Invitation to negotiate proposals offered a variety of ways JEA could have emerged from a deal.
Seven of the nine companies selected to move forward in the invitation to negotiate process for the potential sale of JEA all wanted to acquire the city-owned utility’s water and power business.
The seven whose information is posted on whatsnextjax.com all agreed to the minimum requirements set out by the city:
They included $3 billion in value to the city, $400 million distributed to customers, at least three years of guaranteed base rate stability and a commitment to a new headquarters Downtown.
JEA posted responses to the invitation to negotiate on whatsnextjax.com for public documents, starting with the initial replies to its ITN along with information about becoming community-owned and making an initial public offering.
The JEA board voted Dec. 24 to end the “Strategic Alternatives Invitation to Negotiate process” after City Council members, the Jacksonville Civic Council, the public and others increasingly raised concerns about the potential sale. Mayor Lenny Curry asked board Chair April Green to end the process.
Since Dec. 17, the board put former CEO Aaron Zahn on administrative leave as the city Office of General Counsel negotiates to terminate his contract. JEA Vice President and Legal Officer Lynne submitted her letter of resignation to the General Counsel’s office effective Dec. 19. And JEA confirmed Dec. 27 that JEA Chief Financial Officer Ryan Wannemacher no longer works for the city-owned utility.
The JEA board directed the leadership team to release information about the ITN responses, starting Dec. 27.
The information is posted for 14 of the 16 respondents. American Water Works Co. Inc. and NextEra Energy Inc. (the parent company of Florida Power & Light) bids are not. “Legal approval for publication of this information is forthcoming,” says those links.
Nine were chosen to move forward, including American Water Works and NextEra.
While most of the documents from the seven responses focused on the financial health and accomplishments of the companies seeking to negotiate, there were some differences in their proposals:
American Public Infrastructure LLC, Chicago:
• Would keep JEA a public company, owned by pension funds, that would save $1 billion in taxes.
• Could pay $1 billion more upfront compared to privatization.
• Lower rates to consumers (at least 15% lower than privatization)

━━━━━━━━━━━━━━━━━━━━━━━━━━━━━━

TASK SET:
A – Name every minimum requirement that the city set out, according to the article on the JEA sale proposals.
B – Write the next part of the article on the JEA sale proposals, picking up after its final line.
The stored data entries have no role in this work.

Stored data entries:

━━━━━━━━━━━━━━━━━━━━━━━━━━━━━━

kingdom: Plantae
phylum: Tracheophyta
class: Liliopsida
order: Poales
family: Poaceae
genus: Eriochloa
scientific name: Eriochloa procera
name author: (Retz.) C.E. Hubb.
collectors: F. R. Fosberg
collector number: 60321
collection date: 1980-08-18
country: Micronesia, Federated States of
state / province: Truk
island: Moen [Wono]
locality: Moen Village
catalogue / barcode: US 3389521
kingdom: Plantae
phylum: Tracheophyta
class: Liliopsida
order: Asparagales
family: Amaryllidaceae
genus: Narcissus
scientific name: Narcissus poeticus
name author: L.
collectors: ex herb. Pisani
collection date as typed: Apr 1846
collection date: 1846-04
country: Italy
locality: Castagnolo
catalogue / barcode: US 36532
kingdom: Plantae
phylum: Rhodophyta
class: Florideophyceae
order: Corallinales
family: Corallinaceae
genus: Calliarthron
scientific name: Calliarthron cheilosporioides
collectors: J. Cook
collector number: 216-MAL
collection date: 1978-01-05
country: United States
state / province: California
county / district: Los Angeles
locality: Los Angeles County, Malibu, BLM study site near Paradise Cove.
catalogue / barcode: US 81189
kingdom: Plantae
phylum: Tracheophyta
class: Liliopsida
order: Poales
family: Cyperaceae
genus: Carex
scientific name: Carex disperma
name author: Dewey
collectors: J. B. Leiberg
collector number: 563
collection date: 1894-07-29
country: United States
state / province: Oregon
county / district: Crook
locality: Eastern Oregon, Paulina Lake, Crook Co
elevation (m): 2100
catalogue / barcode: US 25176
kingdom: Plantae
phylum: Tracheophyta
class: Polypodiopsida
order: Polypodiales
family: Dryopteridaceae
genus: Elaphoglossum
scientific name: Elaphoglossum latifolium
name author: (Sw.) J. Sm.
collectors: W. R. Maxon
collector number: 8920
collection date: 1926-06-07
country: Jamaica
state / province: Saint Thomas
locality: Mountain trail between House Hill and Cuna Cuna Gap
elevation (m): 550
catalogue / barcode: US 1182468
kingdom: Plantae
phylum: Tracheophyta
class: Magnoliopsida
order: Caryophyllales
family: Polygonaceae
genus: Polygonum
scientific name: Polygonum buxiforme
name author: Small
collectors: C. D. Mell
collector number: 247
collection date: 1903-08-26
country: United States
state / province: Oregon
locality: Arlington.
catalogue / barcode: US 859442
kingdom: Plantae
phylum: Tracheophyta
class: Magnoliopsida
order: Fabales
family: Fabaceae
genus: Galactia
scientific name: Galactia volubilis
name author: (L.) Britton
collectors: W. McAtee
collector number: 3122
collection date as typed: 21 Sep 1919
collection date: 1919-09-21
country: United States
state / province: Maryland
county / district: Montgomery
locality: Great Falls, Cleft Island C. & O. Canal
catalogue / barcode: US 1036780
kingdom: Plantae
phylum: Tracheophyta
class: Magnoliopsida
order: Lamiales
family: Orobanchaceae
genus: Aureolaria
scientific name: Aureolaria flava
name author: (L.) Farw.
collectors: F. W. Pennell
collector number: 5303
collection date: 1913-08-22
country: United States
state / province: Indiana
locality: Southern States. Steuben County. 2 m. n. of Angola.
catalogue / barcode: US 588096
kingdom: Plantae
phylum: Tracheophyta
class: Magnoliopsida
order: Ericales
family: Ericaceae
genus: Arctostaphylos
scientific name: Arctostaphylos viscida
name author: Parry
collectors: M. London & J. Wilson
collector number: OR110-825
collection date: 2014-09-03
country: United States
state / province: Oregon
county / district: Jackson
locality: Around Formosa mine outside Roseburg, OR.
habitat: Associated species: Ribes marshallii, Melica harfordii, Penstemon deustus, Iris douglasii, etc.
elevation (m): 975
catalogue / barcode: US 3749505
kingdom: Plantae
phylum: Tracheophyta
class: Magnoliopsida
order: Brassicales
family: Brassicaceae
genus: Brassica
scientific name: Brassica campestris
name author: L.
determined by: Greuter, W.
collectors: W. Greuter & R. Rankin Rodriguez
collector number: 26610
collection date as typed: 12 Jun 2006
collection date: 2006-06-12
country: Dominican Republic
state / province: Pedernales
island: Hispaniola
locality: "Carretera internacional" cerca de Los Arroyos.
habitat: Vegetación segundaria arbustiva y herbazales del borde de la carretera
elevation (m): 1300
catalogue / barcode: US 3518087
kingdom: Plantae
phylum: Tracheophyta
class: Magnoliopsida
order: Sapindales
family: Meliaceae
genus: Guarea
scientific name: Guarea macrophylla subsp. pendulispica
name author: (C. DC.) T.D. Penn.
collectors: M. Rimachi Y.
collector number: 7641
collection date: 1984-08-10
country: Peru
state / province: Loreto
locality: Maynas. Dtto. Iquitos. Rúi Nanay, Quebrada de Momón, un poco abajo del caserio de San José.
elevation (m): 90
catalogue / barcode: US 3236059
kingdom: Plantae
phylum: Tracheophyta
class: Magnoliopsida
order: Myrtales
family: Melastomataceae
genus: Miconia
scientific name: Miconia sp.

━━━━━━━━━━━━━━━━━━━━━━━━━━━━━━

ANSWERS IN ORDER:
A –
- $3 billion in value to the city
- $400 million distributed to customers
- At least three years of guaranteed base rate stability
- A commitment to a new headquarters Downtown

B –
Duke Energy, Charlotte, North Carolina:
• Duke would look to leverage its scale and efforts across its jurisdictions to drive similar levels of innovation for JEA's customers and communities, as well as the city of Jacksonville.
Emera, Nova Scotia:
• The parent company of TECO said JEA would be guided by a board with a majority of its members being local representatives from the Jacksonville community. The company said its size and experience will benefit JEA.
JEA Public Power Partners, Baton Rouge, Louisiana:
• Proposed a 30-year concession agreement with the city that would allow Jacksonville to retain ownership of JEA’s assets. It said the city could get its money faster because the utility is not being sold.
• $3.52 billion to JEA in the form of debt relief
• Three years of a $120 million annual contribution to the city
• Bernhard Capital will commit to creating up to 300 jobs.
IFM Investors PTY LTD, New York City:
• JEA would not be integrated into another utility, but be part of an infrastructure fund delivering returns to a pension fund.
MIRA (Macquarie Infrastructure and Real Assets Inc.), New York City:
• JEA will continue to be an independent utility managed in Jacksonville by the JEA board.
• Would consider other structures with less than 100% control, so long as it had the majority.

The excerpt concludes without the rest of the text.